Honey, you're quiet back there ... honey?
A Macedonian man left his wife at an Italian service station and six hours passed before he realized he had driven off without her, Italian news agency Ansa said Monday.
According to Reuters, the couple, who were traveling with their 4-year-old daughter, pulled over for gas in the coastal city of Pesaro as they were heading back to their home in Germany.
After filling the tank, the husband reportedly drove away — without noticing that his 30-year-old wife had got out of the car to go to the bathroom.
The woman, who had no money or documents with her, contacted the police, who eventually traced her husband to Milan, some 210 miles north of Pesaro, Reuters reported.
The husband reportedly told police he hadn't missed his wife because she always sat in the back of the car with their daughter.

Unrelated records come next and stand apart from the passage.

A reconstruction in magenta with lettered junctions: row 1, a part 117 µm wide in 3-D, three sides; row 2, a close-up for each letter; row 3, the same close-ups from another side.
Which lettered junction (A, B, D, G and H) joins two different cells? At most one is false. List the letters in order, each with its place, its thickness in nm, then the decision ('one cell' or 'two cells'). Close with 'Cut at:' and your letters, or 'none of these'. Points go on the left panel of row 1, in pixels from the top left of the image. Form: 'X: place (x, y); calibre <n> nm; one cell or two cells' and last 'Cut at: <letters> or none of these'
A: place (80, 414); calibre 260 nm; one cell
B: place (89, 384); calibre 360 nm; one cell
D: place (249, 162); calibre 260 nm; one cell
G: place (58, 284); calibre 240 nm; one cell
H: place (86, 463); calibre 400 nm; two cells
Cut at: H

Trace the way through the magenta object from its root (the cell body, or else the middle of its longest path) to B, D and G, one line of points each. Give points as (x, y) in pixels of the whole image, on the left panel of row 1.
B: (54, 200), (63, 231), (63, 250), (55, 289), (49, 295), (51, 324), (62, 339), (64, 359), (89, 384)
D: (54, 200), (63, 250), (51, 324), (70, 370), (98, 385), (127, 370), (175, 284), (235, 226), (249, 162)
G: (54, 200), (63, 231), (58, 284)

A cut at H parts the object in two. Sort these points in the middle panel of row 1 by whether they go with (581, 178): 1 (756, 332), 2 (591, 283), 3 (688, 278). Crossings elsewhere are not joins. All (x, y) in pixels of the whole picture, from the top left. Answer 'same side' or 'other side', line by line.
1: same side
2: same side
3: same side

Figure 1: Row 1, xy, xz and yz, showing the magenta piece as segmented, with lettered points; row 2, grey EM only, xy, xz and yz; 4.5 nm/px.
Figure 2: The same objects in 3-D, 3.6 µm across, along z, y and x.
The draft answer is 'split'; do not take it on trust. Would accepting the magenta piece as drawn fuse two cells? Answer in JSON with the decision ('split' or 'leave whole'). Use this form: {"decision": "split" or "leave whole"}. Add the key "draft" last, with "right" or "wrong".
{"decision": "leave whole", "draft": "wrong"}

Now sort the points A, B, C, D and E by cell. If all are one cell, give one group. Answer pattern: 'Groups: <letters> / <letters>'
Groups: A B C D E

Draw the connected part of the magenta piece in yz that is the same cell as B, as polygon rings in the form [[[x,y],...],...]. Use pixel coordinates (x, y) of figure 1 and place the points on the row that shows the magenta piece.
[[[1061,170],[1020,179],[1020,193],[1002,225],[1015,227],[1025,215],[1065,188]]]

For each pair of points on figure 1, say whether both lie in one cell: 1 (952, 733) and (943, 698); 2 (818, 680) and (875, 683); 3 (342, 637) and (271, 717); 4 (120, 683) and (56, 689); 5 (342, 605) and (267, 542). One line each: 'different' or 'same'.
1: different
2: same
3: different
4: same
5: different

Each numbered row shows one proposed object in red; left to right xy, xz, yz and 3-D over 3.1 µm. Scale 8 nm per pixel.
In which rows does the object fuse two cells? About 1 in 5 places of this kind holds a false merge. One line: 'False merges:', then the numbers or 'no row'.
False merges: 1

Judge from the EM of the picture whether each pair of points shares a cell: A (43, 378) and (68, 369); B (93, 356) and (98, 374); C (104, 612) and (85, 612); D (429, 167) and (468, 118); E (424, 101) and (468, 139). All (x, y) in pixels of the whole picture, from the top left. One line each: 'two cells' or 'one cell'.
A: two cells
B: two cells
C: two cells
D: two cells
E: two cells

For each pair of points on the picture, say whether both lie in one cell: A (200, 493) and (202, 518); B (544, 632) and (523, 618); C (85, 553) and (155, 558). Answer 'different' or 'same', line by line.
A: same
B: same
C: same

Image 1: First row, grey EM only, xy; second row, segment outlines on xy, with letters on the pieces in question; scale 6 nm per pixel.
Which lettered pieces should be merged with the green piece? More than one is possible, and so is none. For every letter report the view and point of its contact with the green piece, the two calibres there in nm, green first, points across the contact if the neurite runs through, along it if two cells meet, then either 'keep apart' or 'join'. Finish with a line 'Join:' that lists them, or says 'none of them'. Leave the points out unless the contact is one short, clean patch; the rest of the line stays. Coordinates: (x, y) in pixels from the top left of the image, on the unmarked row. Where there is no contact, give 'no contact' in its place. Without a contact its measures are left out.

They're Not Really Ignoring Us
Men have long been accused of not listening to the women in their lives — and now they have a scientific excuse for it: women's voices are more difficult for men to listen to than other men's, researchers say.
According to London's Daily Mail, researchers at the University of Sheffield tracked activity in the brains of 12 men while playing recordings of different voices.
There were startling differences in the way the brain responded to male and female sounds.
Men deciphered female voices using the auditory part of the brain that processes music.
Male voices engaged a simpler mechanism at the back of the brain.
Researcher Dr. Michael Hunter said: "The female voice is actually more complex than the male voice, due to differences in the size and shape of the vocal cords and larynx between men and women, and also due to women having greater natural 'melody' in their voices. This causes a more complex range of sound frequencies than in a male voice."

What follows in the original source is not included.